Work instructions
Print the lines in the listing below that fall between the line with "unclassified_following_reset,94,312426" and the line with "unknown_negative,11,0", those two lines included, exactly as they stand and with nothing else.

Data to use
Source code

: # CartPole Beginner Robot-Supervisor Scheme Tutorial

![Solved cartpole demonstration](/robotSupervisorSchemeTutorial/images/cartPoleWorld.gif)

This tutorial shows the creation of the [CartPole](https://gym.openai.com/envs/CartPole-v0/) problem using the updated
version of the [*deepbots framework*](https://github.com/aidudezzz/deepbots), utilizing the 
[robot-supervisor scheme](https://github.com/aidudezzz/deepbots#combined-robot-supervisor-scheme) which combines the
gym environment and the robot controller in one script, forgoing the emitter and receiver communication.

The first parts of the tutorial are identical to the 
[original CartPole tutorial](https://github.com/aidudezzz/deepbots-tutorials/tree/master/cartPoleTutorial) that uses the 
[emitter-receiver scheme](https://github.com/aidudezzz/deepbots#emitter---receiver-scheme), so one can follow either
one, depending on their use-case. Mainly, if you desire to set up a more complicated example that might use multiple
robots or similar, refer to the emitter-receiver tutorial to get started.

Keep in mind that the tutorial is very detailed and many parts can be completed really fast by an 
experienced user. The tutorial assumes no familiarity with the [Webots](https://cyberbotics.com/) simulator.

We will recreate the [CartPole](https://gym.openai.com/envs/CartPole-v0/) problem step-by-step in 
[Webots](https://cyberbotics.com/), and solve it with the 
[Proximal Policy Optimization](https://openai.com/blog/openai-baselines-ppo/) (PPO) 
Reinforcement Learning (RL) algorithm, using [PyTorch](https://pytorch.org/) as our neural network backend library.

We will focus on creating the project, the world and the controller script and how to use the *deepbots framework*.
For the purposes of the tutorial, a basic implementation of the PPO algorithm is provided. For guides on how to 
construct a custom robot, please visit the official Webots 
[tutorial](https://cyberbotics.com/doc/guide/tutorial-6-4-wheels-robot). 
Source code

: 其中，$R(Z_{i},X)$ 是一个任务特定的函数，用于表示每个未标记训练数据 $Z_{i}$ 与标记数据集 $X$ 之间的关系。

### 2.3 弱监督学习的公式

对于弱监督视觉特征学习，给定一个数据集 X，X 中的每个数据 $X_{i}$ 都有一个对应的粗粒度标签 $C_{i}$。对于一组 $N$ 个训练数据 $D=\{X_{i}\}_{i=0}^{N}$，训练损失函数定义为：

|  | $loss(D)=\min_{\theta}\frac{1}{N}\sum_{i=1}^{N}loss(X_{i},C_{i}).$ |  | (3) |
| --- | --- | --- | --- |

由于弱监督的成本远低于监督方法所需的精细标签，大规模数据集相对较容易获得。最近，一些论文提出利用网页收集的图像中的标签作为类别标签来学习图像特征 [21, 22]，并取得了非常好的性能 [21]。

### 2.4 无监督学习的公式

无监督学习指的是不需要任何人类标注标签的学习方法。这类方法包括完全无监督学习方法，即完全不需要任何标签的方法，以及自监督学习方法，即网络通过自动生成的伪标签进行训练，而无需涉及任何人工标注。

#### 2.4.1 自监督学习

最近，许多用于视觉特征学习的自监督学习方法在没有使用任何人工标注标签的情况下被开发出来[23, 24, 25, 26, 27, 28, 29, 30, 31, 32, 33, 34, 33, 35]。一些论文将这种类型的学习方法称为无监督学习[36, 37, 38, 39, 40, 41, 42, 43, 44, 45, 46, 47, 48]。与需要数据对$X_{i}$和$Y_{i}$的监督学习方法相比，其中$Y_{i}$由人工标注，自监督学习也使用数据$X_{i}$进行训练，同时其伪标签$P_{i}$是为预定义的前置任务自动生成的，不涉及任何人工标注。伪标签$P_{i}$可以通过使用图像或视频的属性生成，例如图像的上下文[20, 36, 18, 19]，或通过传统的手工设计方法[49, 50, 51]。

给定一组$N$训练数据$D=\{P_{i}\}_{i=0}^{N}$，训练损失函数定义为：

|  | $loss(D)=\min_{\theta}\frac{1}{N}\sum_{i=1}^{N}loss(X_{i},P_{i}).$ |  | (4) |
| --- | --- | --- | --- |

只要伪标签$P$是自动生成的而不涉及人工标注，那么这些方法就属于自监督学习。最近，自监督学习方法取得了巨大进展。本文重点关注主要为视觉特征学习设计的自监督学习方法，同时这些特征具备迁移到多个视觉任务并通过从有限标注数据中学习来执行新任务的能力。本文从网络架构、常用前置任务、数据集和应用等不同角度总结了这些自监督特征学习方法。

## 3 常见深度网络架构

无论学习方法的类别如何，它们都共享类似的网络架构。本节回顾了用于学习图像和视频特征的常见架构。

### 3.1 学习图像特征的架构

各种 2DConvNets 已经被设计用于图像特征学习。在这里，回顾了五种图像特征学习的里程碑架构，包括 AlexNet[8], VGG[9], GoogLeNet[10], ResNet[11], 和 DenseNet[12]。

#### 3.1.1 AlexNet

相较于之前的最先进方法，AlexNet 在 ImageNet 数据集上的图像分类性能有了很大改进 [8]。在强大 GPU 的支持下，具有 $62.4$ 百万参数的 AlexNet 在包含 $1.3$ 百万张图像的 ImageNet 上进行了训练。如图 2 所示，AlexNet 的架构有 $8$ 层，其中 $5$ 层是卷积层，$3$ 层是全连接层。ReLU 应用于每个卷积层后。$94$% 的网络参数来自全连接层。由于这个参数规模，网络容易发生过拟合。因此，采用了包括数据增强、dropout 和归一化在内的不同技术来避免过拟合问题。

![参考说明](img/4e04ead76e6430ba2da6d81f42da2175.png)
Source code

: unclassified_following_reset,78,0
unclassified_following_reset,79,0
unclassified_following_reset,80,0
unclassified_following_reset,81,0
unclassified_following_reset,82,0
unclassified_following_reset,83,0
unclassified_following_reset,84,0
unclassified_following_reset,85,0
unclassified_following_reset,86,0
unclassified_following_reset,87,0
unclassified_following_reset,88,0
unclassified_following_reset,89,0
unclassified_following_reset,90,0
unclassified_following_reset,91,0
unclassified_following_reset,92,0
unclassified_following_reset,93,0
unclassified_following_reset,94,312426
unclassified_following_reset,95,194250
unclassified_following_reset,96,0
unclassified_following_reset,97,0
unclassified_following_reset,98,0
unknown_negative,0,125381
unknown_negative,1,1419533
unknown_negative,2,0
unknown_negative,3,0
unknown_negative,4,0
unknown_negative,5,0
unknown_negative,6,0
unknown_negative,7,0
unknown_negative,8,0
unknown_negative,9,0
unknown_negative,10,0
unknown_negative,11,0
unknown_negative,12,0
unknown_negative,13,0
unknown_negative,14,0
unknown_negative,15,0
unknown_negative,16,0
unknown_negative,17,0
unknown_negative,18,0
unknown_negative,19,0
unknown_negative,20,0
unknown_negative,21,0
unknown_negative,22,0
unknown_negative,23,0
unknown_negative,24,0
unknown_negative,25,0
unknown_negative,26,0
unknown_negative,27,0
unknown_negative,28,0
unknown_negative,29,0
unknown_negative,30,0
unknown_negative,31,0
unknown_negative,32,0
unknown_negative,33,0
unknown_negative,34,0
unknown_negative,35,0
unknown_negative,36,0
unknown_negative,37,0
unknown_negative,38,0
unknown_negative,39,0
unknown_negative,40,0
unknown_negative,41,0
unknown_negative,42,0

Result below
unclassified_following_reset,94,312426
unclassified_following_reset,95,194250
unclassified_following_reset,96,0
unclassified_following_reset,97,0
unclassified_following_reset,98,0
unknown_negative,0,125381
unknown_negative,1,1419533
unknown_negative,2,0
unknown_negative,3,0
unknown_negative,4,0
unknown_negative,5,0
unknown_negative,6,0
unknown_negative,7,0
unknown_negative,8,0
unknown_negative,9,0
unknown_negative,10,0
unknown_negative,11,0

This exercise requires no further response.